Bahatey, the orphan monkey, lived free in the garden but liked to jump on people. After supper we took fruit outside for the bushbabies to come and eat from our hands. It was very special, very much an enchanted kingdom, and we were made to feel part of it.
Laszlo and Elisabeth have dog boarding kennels and practise as vets as well. Laszlo said that it was just like Europe, owners who say “Just come and have a look when you’re passing” and report illness when it is far advanced.
There are very few horses in Tanzania, probably less than 1,000. Laszlo’s horses include six imported from Germany where they had been putting up good performances in high-grade endurance competitions. Most of them were thoroughbred.
Now he breeds his own and trains them to be safari horses. They start work at around three to four years old and they are taken on safari on a headcollar for their first year and then schooled and ridden on the farm before being used on safari at the age of five.
Screening for AHS
Every horse has its temperature taken each morning to screen for African horse sickness. The horses are vaccinated against it, and anti-fly nets and sprays are used but they are still at risk. Early detection and aggressive treatment does save them.
We first met the horses when they were tacked up, ready for our ride. They were in their corral, heads under a thatch shelter, eating elephant grass. Laszlo said, “Everything eats elephant grass.” It looked coarse but the horses looked wonderful, lean and fit and relaxed.
I was introduced to Joy, a 15 hand chestnut four-year-old mare. She had no shoes, no bit and a treeless saddle. She gave me an exhilarating ride, trotting and cantering among the coffee bushes, under trees, along dirt roads. Laszlo rode in the lead, my daughter was behind me and one of the horse boys came at the rear. The pace left me in no doubt that Laszlo’s métier was endurance racing.
As we rode Laszlo explained all about the bush, the pasture, the coffee plants and the highly technological horticulture. There were huge glasshouses which produce cut flowers such as chrysanthemums and acres of outdoor cultivation with lights high above the plants, on frames so that the lights can be moved as the crop underneath needs them.
There were irrigation streams all around and Laszlo explained that those were controlled by computer to get the maximum benefit from the water.

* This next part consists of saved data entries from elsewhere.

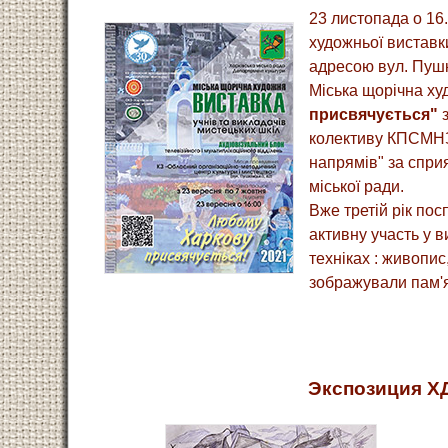
23 листопада о 16.
художньої вистав
адресою вул. Пушк
Міська щорічна х
присвячується"
з
колективу КПСМНЗ
напрямів" за спри
міської ради.
Вже третій рік пос
активну участь у в
техніках : живопис
зображували пам'я
Экспозиция ХД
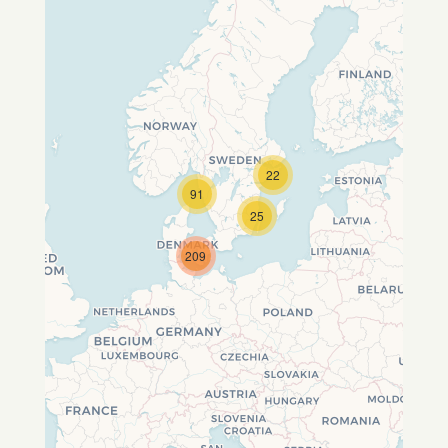
22
Travelers' Map wird geladen …
91
Wenn du dies siehst, nachdem
25
deine Seite vollständig geladen
wurde, fehlen leafletJS-Dateien.
209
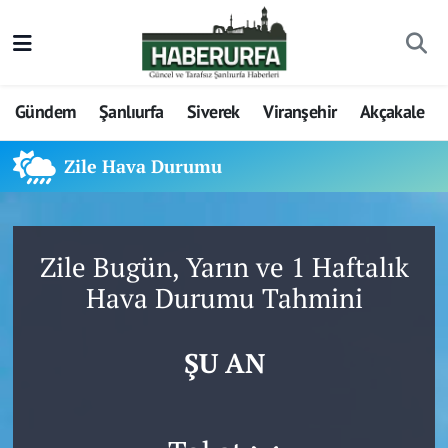
Gündem
Şanlıurfa
Siverek
Viranşehir
Akçakale
Zile Hava Durumu
Zile Bugün, Yarın ve 1 Haftalık
Hava Durumu Tahmini
ŞU AN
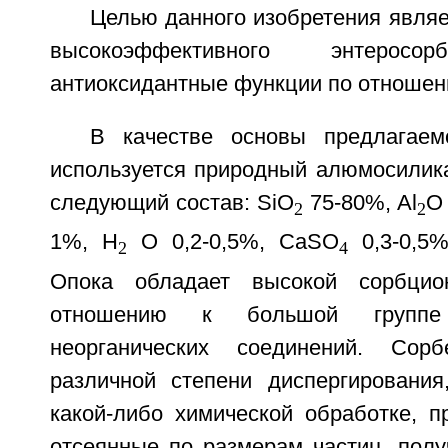
Целью данного изобретения являе
высокоэффективного энтеросор
антиоксидантные функции по отношен
В качестве основы предлагаем
используется природный алюмосилика
следующий состав: SiO
75-80%, Al
O
2
2
1%, Н
O 0,2-0,5%, CaSO
0,3-0,5
2
4
Опока обладает высокой сорбцио
отношению к большой группе
неорганических соединений. Со
различной степени диспергировани
какой-либо химической обработке, п
отсеянные по размерам частиц, полу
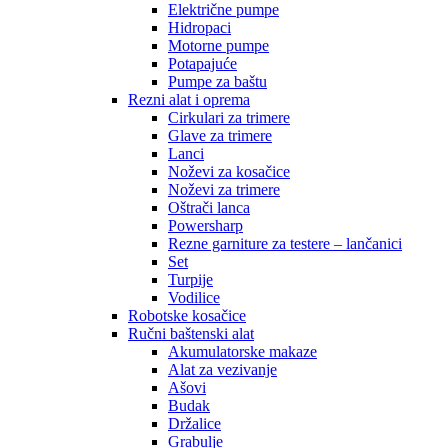
Električne pumpe
Hidropaci
Motorne pumpe
Potapajuće
Pumpe za baštu
Rezni alat i oprema
Cirkulari za trimere
Glave za trimere
Lanci
Noževi za kosačice
Noževi za trimere
Oštrači lanca
Powersharp
Rezne garniture za testere – lančanici
Set
Turpije
Vodilice
Robotske kosačice
Ručni baštenski alat
Akumulatorske makaze
Alat za vezivanje
Ašovi
Budak
Držalice
Grabulje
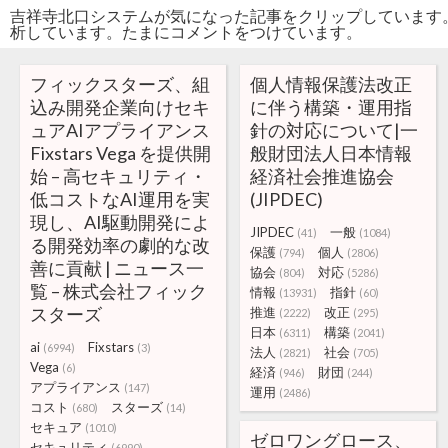
吉祥寺北口システムが気になった記事をクリップしています
析しています。たまにコメントをつけています。
フィックスターズ、組
個人情報保護法改正
込み開発企業向けセキ
に伴う構築・運用指
ュアAIアプライアンス
針の対応について|一
Fixstars Vega を提供開
般財団法人日本情報
始 – 高セキュリティ・
経済社会推進協会
低コストなAI運用を実
(JIPDEC)
現し、AI駆動開発によ
JIPDEC
一般
(41)
(1084)
る開発効率の劇的な改
保護
個人
(794)
(2806)
善に貢献 | ニュース一
協会
対応
(804)
(5286)
覧 – 株式会社フィック
情報
指針
(13931)
(60)
スターズ
推進
改正
(2222)
(295)
日本
構築
(6311)
(2041)
ai
Fixstars
(6994)
(3)
法人
社会
(2821)
(705)
Vega
(6)
経済
財団
(946)
(244)
アプライアンス
(147)
運用
(2486)
コスト
スターズ
(680)
(14)
セキュア
(1010)
ゼロワングロース、
セキュリティ
(6990)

I had not expected to find such cutting-edge technology alongside the small family farms of the Chagga people – but Africa is always surprising.
It was also very hot. I was glad to stop for a drink of lukewarm water from a plastic bottle carried in the saddlebag. They told me about the guest who said, “Thank you very much but I don’t need to wash my hands,” when they offered him his drink. He was unaware of the real risk of dehydration.
Roosting bats
We ended our morning ride at the river, the horses were led away and we scrambled down the steep bank to see a cave which was home to a colony of fruit bats. The roof was a mass of roosting bats with only a few flying around. The river was dark and looked cool, pushing around a gravel bank. It was a quiet corner of the farm, a bit of the original forest, shady and unspoiled.
I rode again in the evening, through the cattle pasture where a herd of about 30 animals were grazing. The cattle on the farm were small and stocky and of mixed breeds. Breeding is done by artificial insemination and young males are castrated by Burdizzo.
Laszlo has tried using semen of European beef breeds on the local cows but found that there was no advantage in producing a bigger carcase as the cattle are slaughtered in the morning and all the meat is expected to be sold by the same afternoon as there is not much refrigeration.
The humped Boran breed is the most favoured as it is more resistant to flies, disease and parasites than European breeds.
It was a magical ride, criss-crossing the various habitats, spotting birds and baboons and watching the sun setting and finally riding back into the corral in the dark.